The expected proposal, which could sound alarm bells in China, is part of a review of Japan’s defense policies undertaken by Prime Minister Shinzo Abe’s government, an interim report on which could come as early as Friday. The final conclusions of the review are due out by the end of the year.
Abe took office in December for a rare second term, pledging to bolster the military to cope with what Japan sees as an increasingly threatening security environment including an assertive China and unpredictable North Korea.
Article 9 of Japan’s constitution, drafted by U.S. occupation forces after its defeat in World War Two, renounces the right to wage war and, if taken literally, rules out the very notion of a standing army.
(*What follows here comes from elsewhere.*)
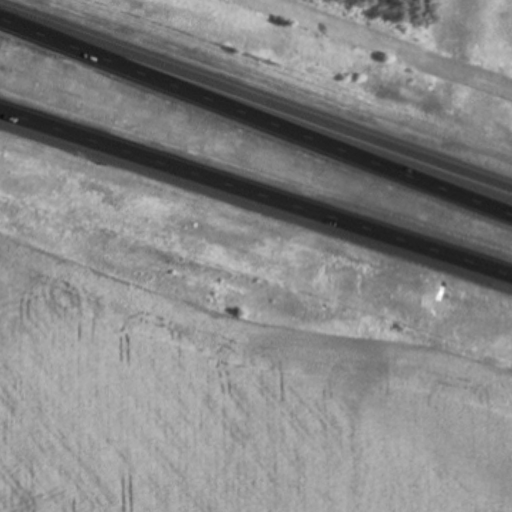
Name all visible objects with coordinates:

In reality, Japan’s Self-Defense Forces are one of Asia’s strongest militaries.
The Defense Ministry will call in the interim report for a study of how to “strengthen the ability to deter and respond to ballistic missiles”, the Yomiuri newspaper and other media said on Thursday.
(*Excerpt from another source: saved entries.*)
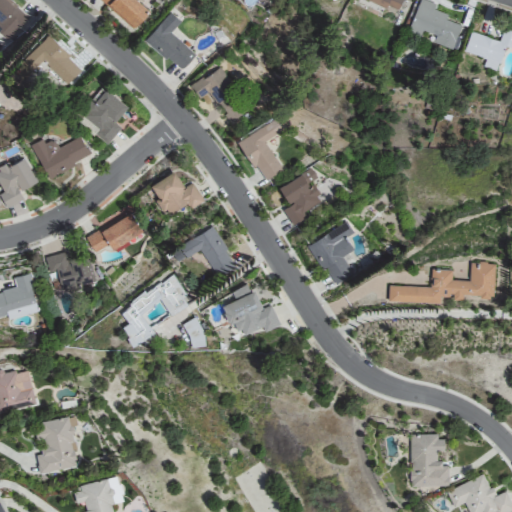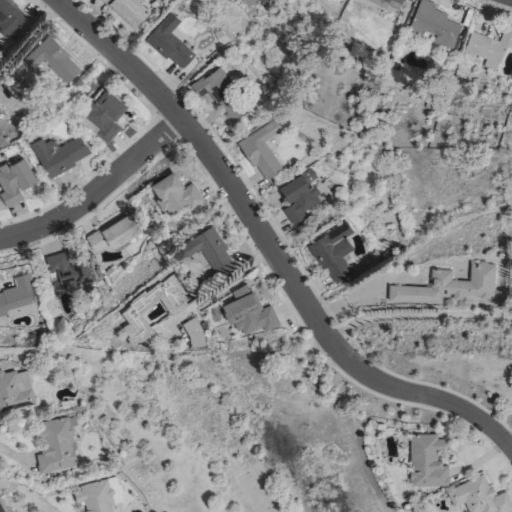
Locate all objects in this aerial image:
building: (389, 3)
building: (127, 10)
building: (10, 18)
building: (433, 24)
road: (30, 34)
building: (169, 41)
building: (488, 47)
building: (51, 60)
building: (213, 84)
building: (103, 115)
building: (261, 149)
building: (58, 154)
building: (14, 181)
road: (98, 191)
building: (173, 193)
building: (299, 195)
building: (113, 232)
road: (271, 245)
building: (206, 250)
building: (333, 251)
building: (70, 270)
road: (218, 285)
building: (447, 285)
building: (18, 298)
building: (151, 306)
building: (248, 311)
road: (418, 314)
building: (193, 332)
building: (15, 389)
building: (54, 444)
building: (426, 458)
road: (26, 494)
building: (478, 495)
building: (94, 496)
road: (13, 503)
But in a sign of the sensitivity, the report will stop short of specifically mentioning the ability to hit enemy bases when the threat of attack is imminent, the Yomiuri newspaper said.
The ministry will also consider buying unmanned surveillance drones and creating a Marines force to protect remote islands, such as those at the core of a dispute with China, media said.
“The acquisition of offensive capability would be a fundamental change in our defense policy, a kind of philosophical change,” said Marushige Michishita, a professor at the National Graduate Institute of Policy Studies.
Obtaining that capability, however, would take time, money and training, meaning any shift may be more rhetorical than real. “It’s easier said than done,” Michishita added.
The updated guidelines could also touch on Abe’s moves toward lifting a self-imposed ban on exercising the right of collective self-defense, or helping an ally under attack, such as if North Korea launched an attack on the United States.
The defense review may also urge replacing a self-imposed ban on arms exports, that has been eased several times, making it easier for Japan’s defense contractors to join international projects and reduce procurement costs.
Some experts stressed that the changes were evolutionary rather than a sudden transformation in Japan’s defense posture.
“It’s all part of a process of Japan edging away from the most restrictive interpretation of Article 9,” said Richard Samuels, director of the MIT-Japan program at the Massachusetts Institute of Technology.
Still, given Japan’s strained ties with China over disputed isles and how to frame the narrative of Japan’s wartime history, China is likely to react strongly to the proposals, which come after Abe cemented his grip on power with a big win in a weekend election for parliament’s upper house.
“No matter how Japan explains things, China will attack it pretty harshly,” said Michael Green of the Washington-based Center for Strategic and International Studies.
Although China has been a nuclear power for decades and North Korea is developing nuclear arms, Japan says it has no intention of doing so.
Support has grown in Japan for a more robust military because of concern about China, but opposition also remains.
Japan last updated its National Defense Program Guidelines in 2010 when the Democratic Party of Japan was in power.
Those changes shifted Japan away from defending areas to its north, a Cold War legacy, to a defense capability that could respond with more flexibility to incursions to the south, the site of the row with China over tiny, uninhabited islands.
Japan has for decades been stretching the limits of Article 9 and has long said it has the right to attack enemy bases overseas when the enemy’s intention to attack Japan is evident, the threat is imminent and there are no other defense options.
But while previous administrations shied away from acquiring the hardware to do so, Abe’s Liberal Democratic Party in June urged the government to consider acquiring that capability.
Just what hardware might come under consideration is as yet unclear. And with a huge public debt, Japan may be in no position to afford the bill.
Japan already has a very limited attack capability with its F-2 and F-15 fighter jets, mid-air refueling aircraft and Joint Direct Attack Munition guidance kit. Tokyo also plans to buy 42 Lockheed Martin’s F-35 stealth fighters, with the first four due for delivery by March 2017.
Acquiring the ability to hit mobile missile launchers in North Korea – the most likely target – would require many more attack aircraft as well as intelligence capability for which Japan would most likely have to rely on the United States, Michishita said. Cruise missiles might also be considered.
Obtaining the ability to strike missile bases in mainland China would be an even bigger stretch, experts said, requiring for example intercontinental missiles. “It would cost lots of money, and take time, training and education to acquire a robust and meaningful capability,” Michishita said.